According to Bruker, it supports up to five laser sources, and can deliver XY resolution of 20 nm along with Z resolution of 50 nm. The system is intended to combine high 3D-resolution with video-rate nanoscopy, allowing it to identify, track, and quantify fluorescent clusters in live-cells.

"Single-molecule localization techniques are unique, in that the images are constructed from discrete, molecular-scale events," commented Stephen Minne of Bruker's Fluorescence Microscopy business. "Unlike any other super-resolution system, the Vutara 352's new proprietary algorithms leverage this benefit, enabling researchers to conduct immediate quantitative analysis on their biology."

The company's approach to 3D imaging exploits its proprietary "biplane imaging" technology, which is used to convert two-dimensional super-resolution images into 3D information.

In the Vutara 352, the biplane technique is used alongside Bruker's "quadfield" computational software, a combination which can detect the fluorescence point spread function from two different focal planes.

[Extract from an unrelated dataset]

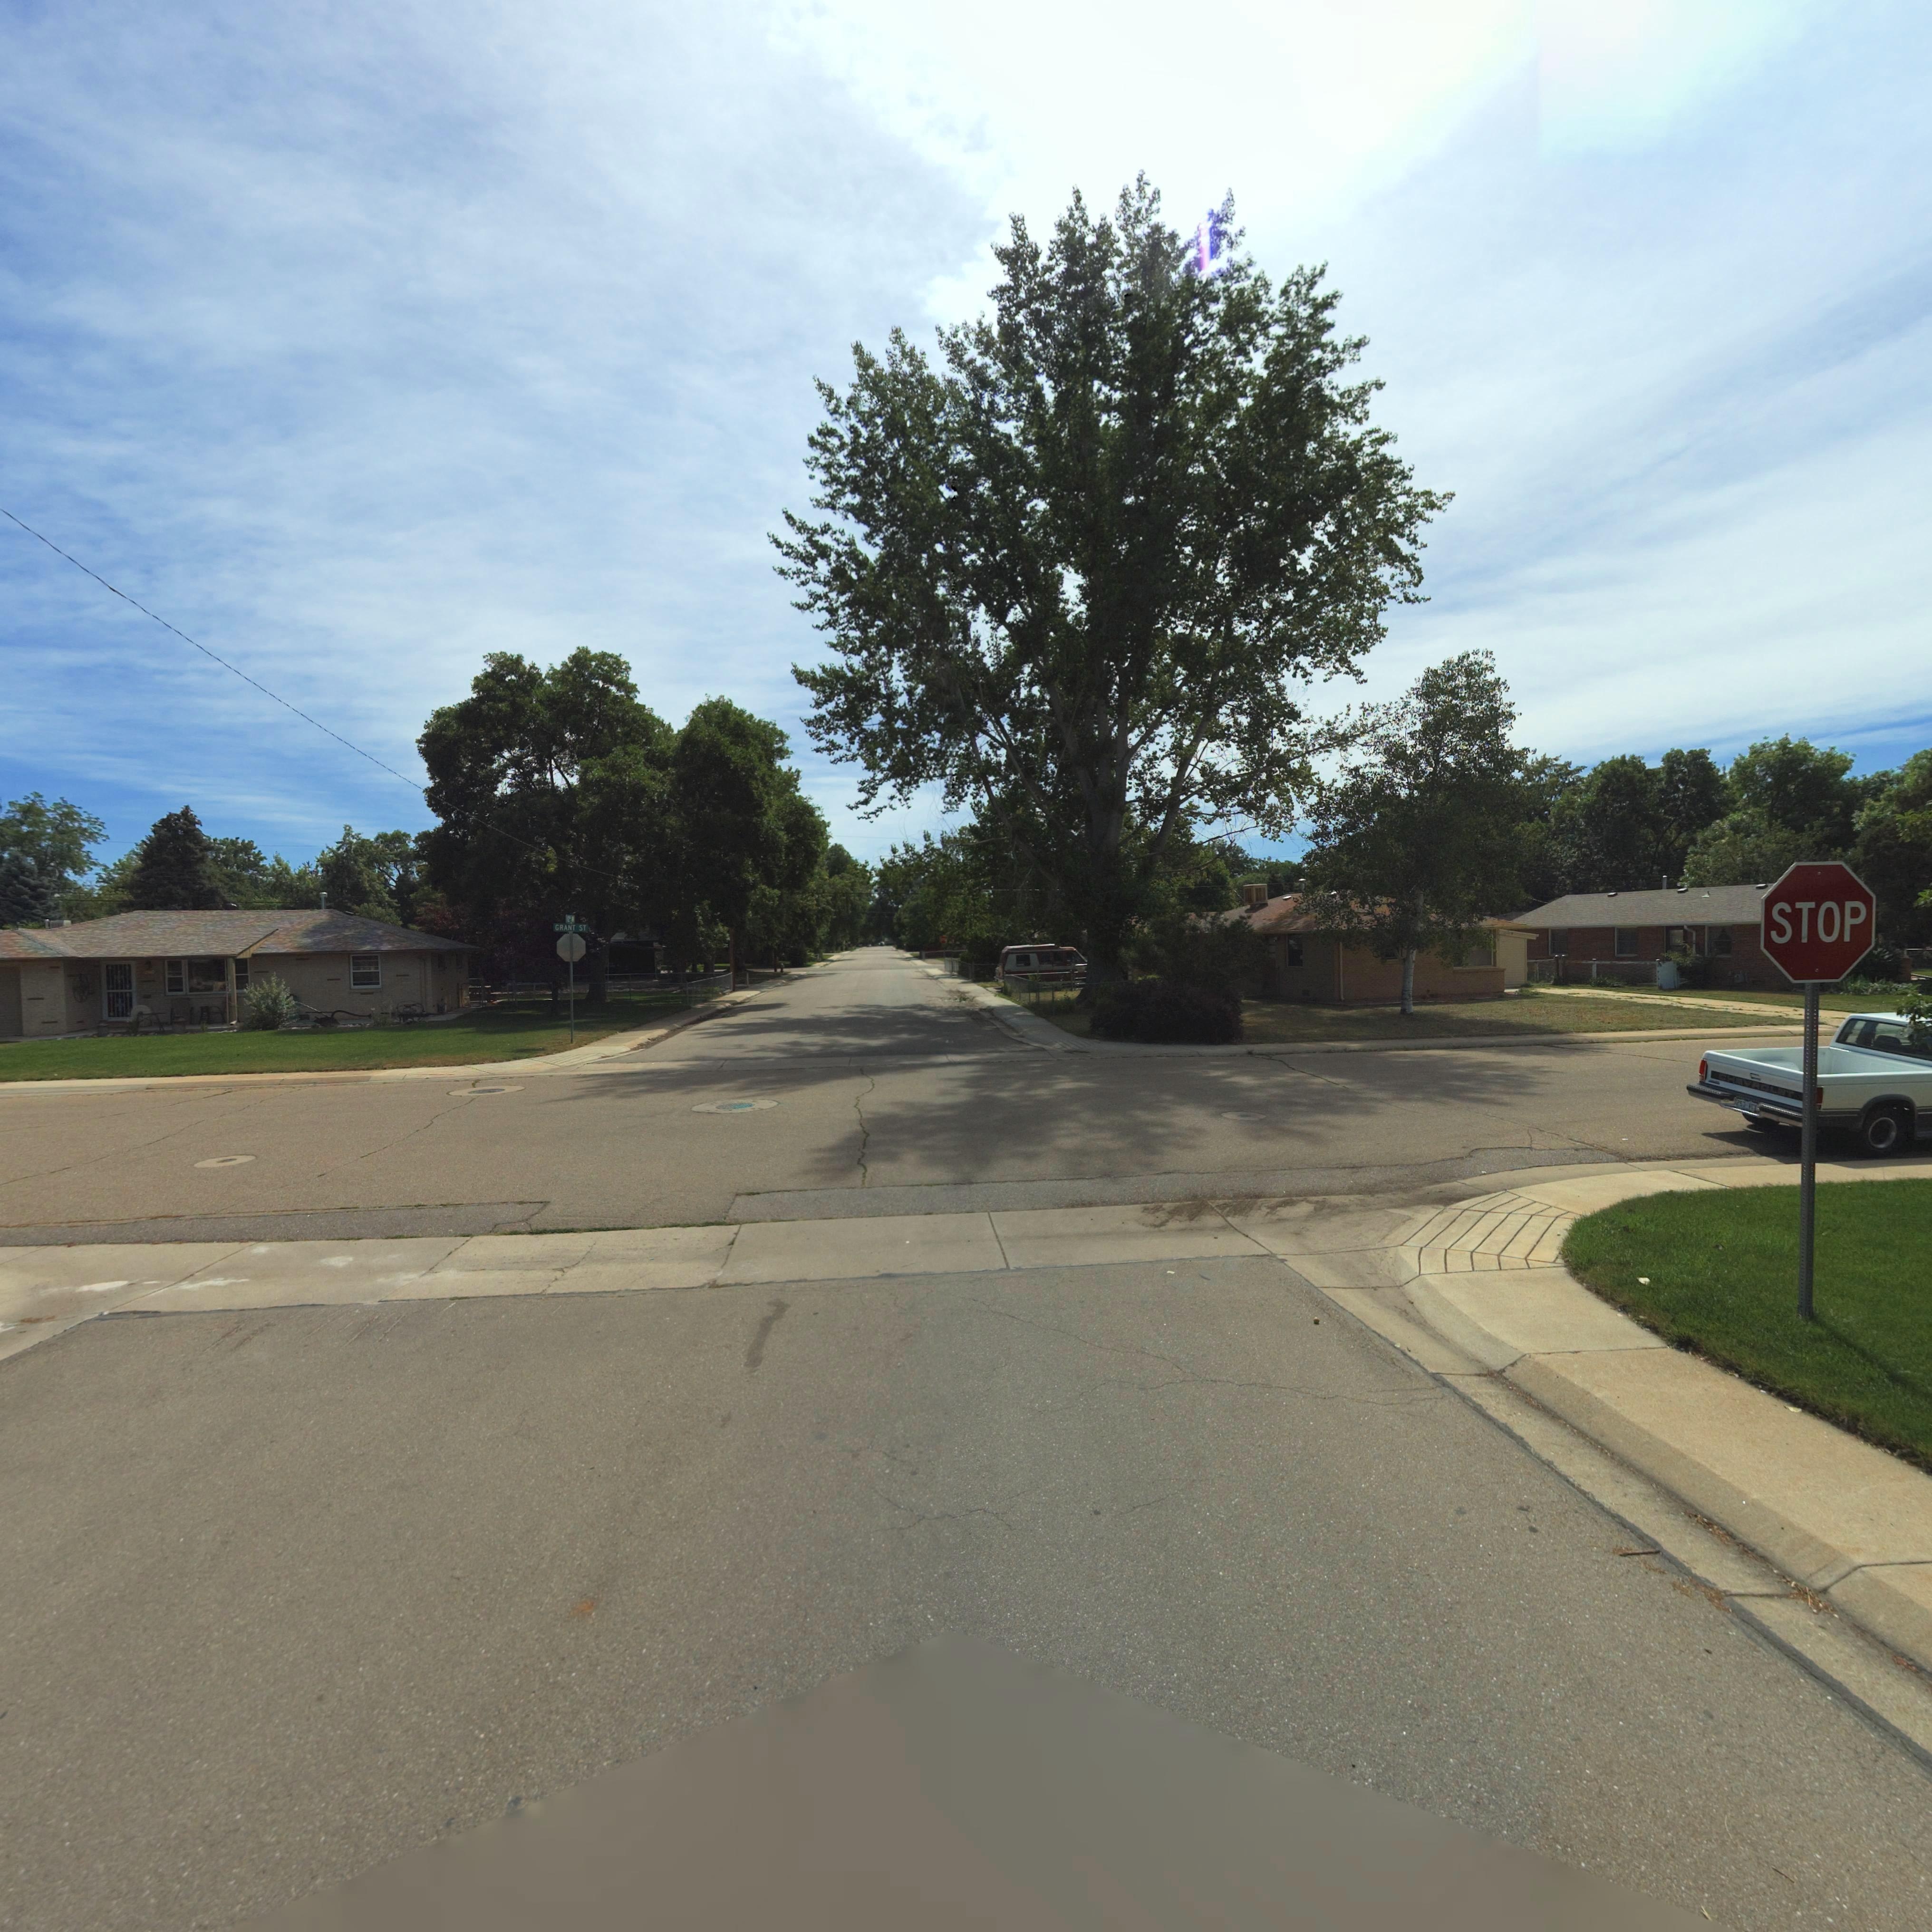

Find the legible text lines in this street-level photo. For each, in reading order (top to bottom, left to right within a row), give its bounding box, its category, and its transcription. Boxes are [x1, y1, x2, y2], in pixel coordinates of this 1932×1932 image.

[566, 915, 574, 922] StreetName: 12* **
[554, 924, 586, 931] StreetName: GRANT ST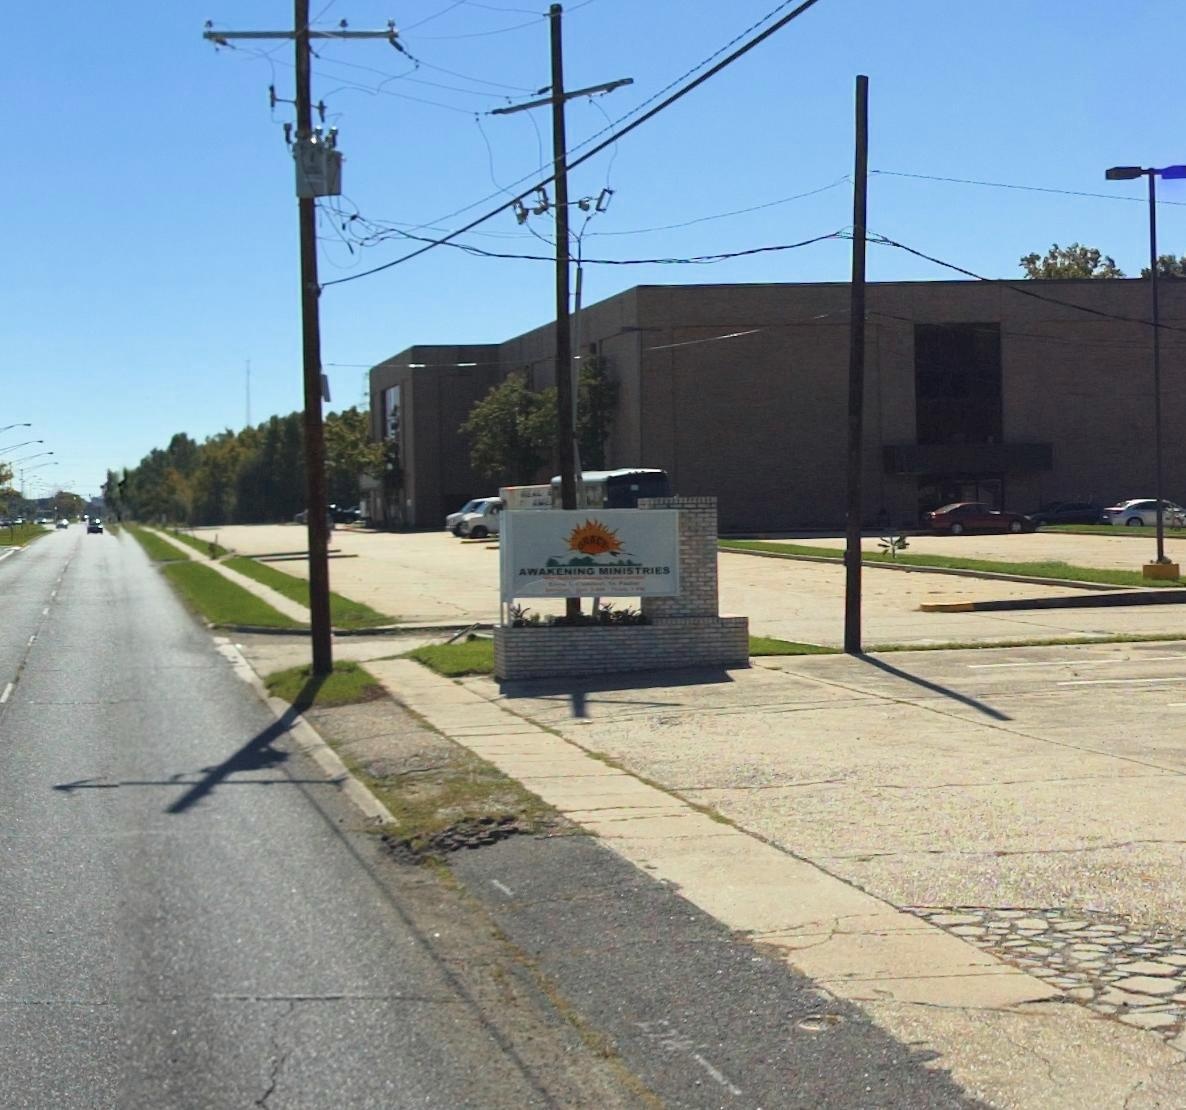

According to the company, summing the total number of photons in this way produces an improved localization precision over a larger axial range, and does so without losing photons.

Correlative imaging
The new system is intended to be compatible with Bruker's Opterra SR confocal scanner, used for imaging of fixed or live-cell samples. This approach allows correlative imaging - the practice of imaging across a range of modalities to maximize the information being gathered, including both confocal and super-resolution methods.

"Fast deconvolution of confocal images provides us with a much clearer picture of samples of interest at high resolution to complement our super-resolution imaging," said Robert Hobson of the University of Utah. "The addition of the quantitative analysis tools allows us to ask more detailed empirical questions and obtain more rigorous results."

Vutara was originally a University of Utah spin-out, founded in 2009, whose work on 3D super-resolution fluorescence microscopy led to it being acquired by Bruker in July 2014 for an undisclosed sum.

At that time Bruker commented that Vutara's super-resolution expertise would be a good fit with Bruker's existing multi-photon and multi-point scanning optical microscopy technologies, and the release of the Vutara 352 is part of that synergy.

• Single-molecule localization methods have played a large part in the recent momentum behind super-resolution microscopy, which included some of the original developers sharing the 2014 Nobel chemistry prize for their work. The technique aims to image below the nominal diffraction limit by only photo-activating a small number of the target chemical fluorophores at a time, before deactivating them and moving on to others. Repeating the operation multiple times activates all available fluorophores individually, even if they are too close together to be resolved by conventional microscopy.